Chicago, Ill. (February 6, 2012) – Old Town School of Folk Music, in Chicago’s Lincoln Square neighborhood, opened the doors to the School’s new arts education facility in January 2012. The 27,100 square-foot expansion, designed by VOA Associates, is located across the street from the organization’s primary home on Lincoln Avenue.
The expansion was necessary, as Old Town School of Folk Music has continued to experience tremendous growth since opening its Lincoln Square facility, a former Chicago Public Library, in 1998. The School not only wanted to provide the community with an abundance of new classes and concerts, but had the goal in mind of building a facility that functions well for Chicago’s next generation of musicians, dancers and artists. Bulley & Andrews, LLC, the project’s general contractor, completed the facility on a fast-paced, 14-month construction schedule.
“We have enjoyed a remarkable collaborative relationship with Bulley & Andrews that only grew stronger as the construction project progressed,” said Bau Graves, executive director of Old Town School of Folk Music. “Watching the completion of the building was nothing short of astonishing, as the crews completed many weeks worth of work in the last few days.”
The new performing arts education facility, located at 4543 North Lincoln, offers space to meet the growing needs of the School’s students, faculty and staff.
The architectural detailing of the new building offers enticing aesthetic touches. The masonry, cast stone and steel exterior on Lincoln Avenue relates to the well-crafted architecture of the School’s Art Deco-era main building across the street. Three architectural precast concrete panels, located at street level, feature the word “music” in many languages and graphic expressions.
“The building design, in total, is a reflection of the values and culture of the inclusive, creative, and inspiring institution that it serves,” said Stephen Siegle, senior vice president of VOA Associates, Inc.
Its multi-story entrance hall, called the building’s “front porch”, features large windows that entice visitors to enter. The centerpiece of this space is a crisply-detailed monumental steel and terrazzo staircase, with glass guardrail panels featuring portraits of folk music legends drawn by artist R. Crumb. The stair landings can be used as a stage for impromptu performances as well as circulation.
The building itself features 16 acoustically-engineered classrooms and three professional dance studios. The facility also boasts a 2,100 square foot venue with 150 seats that acts as a classroom, community gathering space, dance hall and performance venue. This multi-purpose space is equipped with telescoping bleachers and built-in sound control equipment to support live music and dance as well as informal gatherings.
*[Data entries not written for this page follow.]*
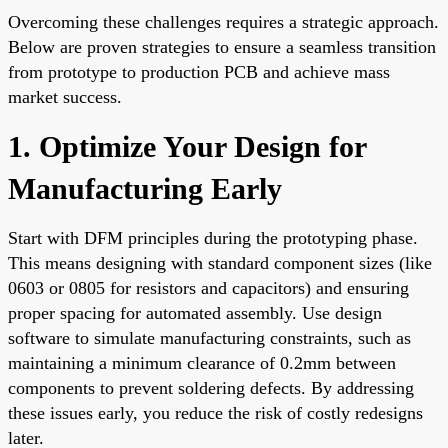
Overcoming these challenges requires a strategic approach.
Below are proven strategies to ensure a seamless transition
from prototype to production PCB and achieve mass
market success.
1. Optimize Your Design for
Manufacturing Early
Start with DFM principles during the prototyping phase.
This means designing with standard component sizes (like
0603 or 0805 for resistors and capacitors) and ensuring
proper spacing for automated assembly. Use design
software to simulate manufacturing constraints, such as
maintaining a minimum clearance of 0.2mm between
components to prevent soldering defects. By addressing
these issues early, you reduce the risk of costly redesigns
later.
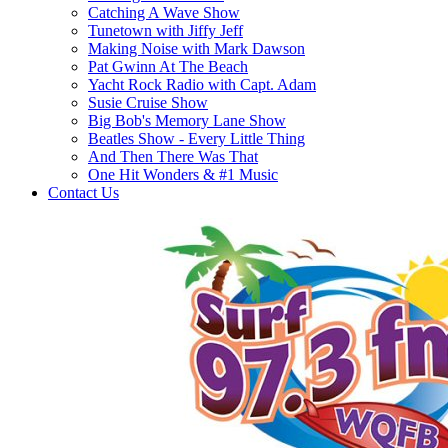
Catching A Wave Show
Tunetown with Jiffy Jeff
Making Noise with Mark Dawson
Pat Gwinn At The Beach
Yacht Rock Radio with Capt. Adam
Susie Cruise Show
Big Bob's Memory Lane Show
Beatles Show - Every Little Thing
And Then There Was That
One Hit Wonders & #1 Music
Contact Us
The acoustical nature of the design and construction of the building proves to be a unique and beneficial element for students and staff. Like the multi-purpose venue, the three dance studios on the top floor are built with sprung floors. This construction technique, together with the building’s robust steel frame, prevents sound and vibration transmission between floors.
The construction team utilized Building Information Modeling (BIM) for MEP coordination. This modeling technique allowed the construction team to identify areas of possible conflict and work collaboratively during the preconstruction phase to eliminate conflicts before the team began construction on the jobsite.
“This level of accuracy generated by using BIM greatly increased the effectiveness of preplanning, shortened the schedule duration for installation and allowed for us to be efficient in installing the mechanical equipment in a tight space,” said Frank Floss, project manager for Bulley & Andrews, LLC.
The building also demonstrates the Old Town School’s commitment to sustainability. A computer-based management program for the building’s climate control system will optimize occupant comfort and minimize energy use. Many building products feature recycled content, including the entrance hall’s terrazzo floor, which sparkles from light reflected from bits of broken glass bottles in the mix. Additionally, a remarkable 95 percent of construction waste was recycled. Low-flow plumbing fixtures, bicycle storage space and employee showers to encourage employees to leave their cars at home, and a green roof also contribute to the building’s anticipated LEED Gold Certification.
The facility is expected to expand student capacity by 60 percent. With the new addition, Old Town School of Folk Music hopes to double the number of concerts and add at least 100 teaching jobs to the payroll.
“In every respect – craftsmanship, community relations, creative problem solving – the Bulley & Andrews team has gone the extra mile again and again,” said Graves. “As a result, the students and staff at Old Town School of Folk Music are now able to enjoy the advantages of a new, state-of-the-art facility along with the health and well-being benefits of a green building.”